To the fashion and celebrity gossip magazines of the early 2000s, and to the modern age of social media,
When I was growing up, you told me that my body wasn't okay. I had to achieve the body of a model and dream of wearing wings like a Victoria's Secret angel, and I did. Except mine were made of fat and skin, drooping from my arms and not extruding from the delicate curvatures of my back with a matching lingerie set. I had a tail like a mermaid all little girls fantasized to be, but instead of scales and gills, I had cellulite and no thigh gap. I have curves but not at the measurements you made everyone desire. As time went on you molded the standards for sizing, and it has changed for the worst. Can't you see all the wrong that you have done? Can you hear the cries from teenagers and young adults who can't stand to live because you hate their imperfect, yet beautiful bodies?

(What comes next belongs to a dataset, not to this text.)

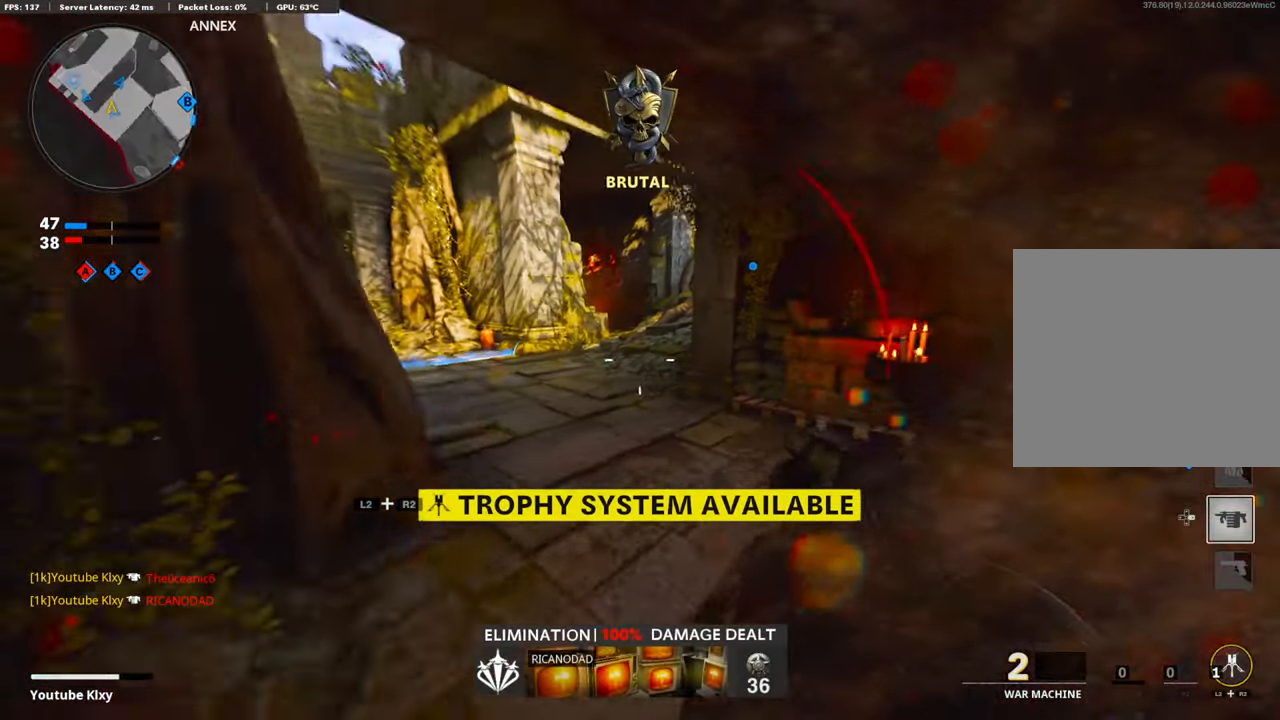
{"buttons": [], "left_stick": "up", "right_stick": "center", "events": [[151, "left_stick", "up-left"], [285, "L3", "down"], [368, "left_stick", "up"], [419, "L3", "up"], [419, "right_stick", "center"]]}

Today you market these bodies as beautiful, but it's obvious you do not think this. Today the body you so openly hated is considered "beautiful" or as my peers like to say "thicc", don't believe that you can make up for what you have done so easily. What about the beautiful lives we have lost due to your societal pressures? This is a problem that you have created, and you will need to step up and make a more productive change. Sexualizing the human body from the first morally acceptable day that you could, yet you didn't think this would cause any effect, or you did and just don't want to own up to the basic fact of psychology. Children easily learn from what is called modeling. This is how I learned to hate myself; this is how you taught the world to hate beauty.
According to The National Eating Disorders Association, "Numerous correlational and experimental studies have linked exposure to the thin ideal in mass media to body dissatisfaction, internalization of the thin ideal, and disordered eating among women." This further makes my point, you have shaped me to hate myself, but now you are trying to build me up as if you're some superhero. I don't want you in my children's lives, but I know it's as inevitable as them crying as they are birthed. You are the mean older sister I never desired.
To the countless victims you have acquired over the years, I have things to say. You are not alone; you're not the only one suffering. Whether it be from things like depression or anxiety, or disorder such as anorexia or body dysmorphia, you are not alone, and we can't let the media get away with this. You are strong. You are beautiful.
The media needs to be open, and the owners of these magazines need to realize the psychological impacts they truly have. Mothers, fathers, aunts, uncles, any guardian needs to sit down with their child and let them know they are beautiful the way they are. We can't let another beautiful life fall victim to the media.